**DATA**

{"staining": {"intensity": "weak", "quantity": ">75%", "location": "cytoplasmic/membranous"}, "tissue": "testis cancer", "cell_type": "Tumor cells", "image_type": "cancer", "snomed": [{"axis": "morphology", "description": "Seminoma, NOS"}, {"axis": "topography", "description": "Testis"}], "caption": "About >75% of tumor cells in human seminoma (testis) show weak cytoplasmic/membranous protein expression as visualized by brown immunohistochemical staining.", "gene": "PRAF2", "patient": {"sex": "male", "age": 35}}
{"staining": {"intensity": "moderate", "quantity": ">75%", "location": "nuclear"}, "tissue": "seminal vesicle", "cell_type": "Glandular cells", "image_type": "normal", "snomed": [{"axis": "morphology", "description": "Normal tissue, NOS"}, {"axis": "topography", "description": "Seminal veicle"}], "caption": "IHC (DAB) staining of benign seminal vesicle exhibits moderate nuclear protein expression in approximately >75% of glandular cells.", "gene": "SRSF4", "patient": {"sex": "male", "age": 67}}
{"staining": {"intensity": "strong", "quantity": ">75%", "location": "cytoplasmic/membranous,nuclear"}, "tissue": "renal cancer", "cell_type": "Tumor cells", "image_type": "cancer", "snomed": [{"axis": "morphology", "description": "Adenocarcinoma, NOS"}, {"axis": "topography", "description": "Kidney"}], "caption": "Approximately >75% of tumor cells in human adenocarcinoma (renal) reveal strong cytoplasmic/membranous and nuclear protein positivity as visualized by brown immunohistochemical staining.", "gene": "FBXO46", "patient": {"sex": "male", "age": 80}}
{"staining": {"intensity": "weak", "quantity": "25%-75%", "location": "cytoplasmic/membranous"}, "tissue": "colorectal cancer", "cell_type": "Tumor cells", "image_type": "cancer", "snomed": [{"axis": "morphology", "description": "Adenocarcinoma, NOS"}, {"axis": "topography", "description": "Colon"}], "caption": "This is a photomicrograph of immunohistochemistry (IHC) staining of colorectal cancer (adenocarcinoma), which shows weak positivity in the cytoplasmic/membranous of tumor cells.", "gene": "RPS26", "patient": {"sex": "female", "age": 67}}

**TRY IT**
What's needed is every line of the listing, transcribed word for word.

**TASK OUTPUT**
{"staining": {"intensity": "weak", "quantity": ">75%", "location": "cytoplasmic/membranous"}, "tissue": "testis cancer", "cell_type": "Tumor cells", "image_type": "cancer", "snomed": [{"axis": "morphology", "description": "Seminoma, NOS"}, {"axis": "topography", "description": "Testis"}], "caption": "About >75% of tumor cells in human seminoma (testis) show weak cytoplasmic/membranous protein expression as visualized by brown immunohistochemical staining.", "gene": "PRAF2", "patient": {"sex": "male", "age": 35}}
{"staining": {"intensity": "moderate", "quantity": ">75%", "location": "nuclear"}, "tissue": "seminal vesicle", "cell_type": "Glandular cells", "image_type": "normal", "snomed": [{"axis": "morphology", "description": "Normal tissue, NOS"}, {"axis": "topography", "description": "Seminal veicle"}], "caption": "IHC (DAB) staining of benign seminal vesicle exhibits moderate nuclear protein expression in approximately >75% of glandular cells.", "gene": "SRSF4", "patient": {"sex": "male", "age": 67}}
{"staining": {"intensity": "strong", "quantity": ">75%", "location": "cytoplasmic/membranous,nuclear"}, "tissue": "renal cancer", "cell_type": "Tumor cells", "image_type": "cancer", "snomed": [{"axis": "morphology", "description": "Adenocarcinoma, NOS"}, {"axis": "topography", "description": "Kidney"}], "caption": "Approximately >75% of tumor cells in human adenocarcinoma (renal) reveal strong cytoplasmic/membranous and nuclear protein positivity as visualized by brown immunohistochemical staining.", "gene": "FBXO46", "patient": {"sex": "male", "age": 80}}
{"staining": {"intensity": "weak", "quantity": "25%-75%", "location": "cytoplasmic/membranous"}, "tissue": "colorectal cancer", "cell_type": "Tumor cells", "image_type": "cancer", "snomed": [{"axis": "morphology", "description": "Adenocarcinoma, NOS"}, {"axis": "topography", "description": "Colon"}], "caption": "This is a photomicrograph of immunohistochemistry (IHC) staining of colorectal cancer (adenocarcinoma), which shows weak positivity in the cytoplasmic/membranous of tumor cells.", "gene": "RPS26", "patient": {"sex": "female", "age": 67}}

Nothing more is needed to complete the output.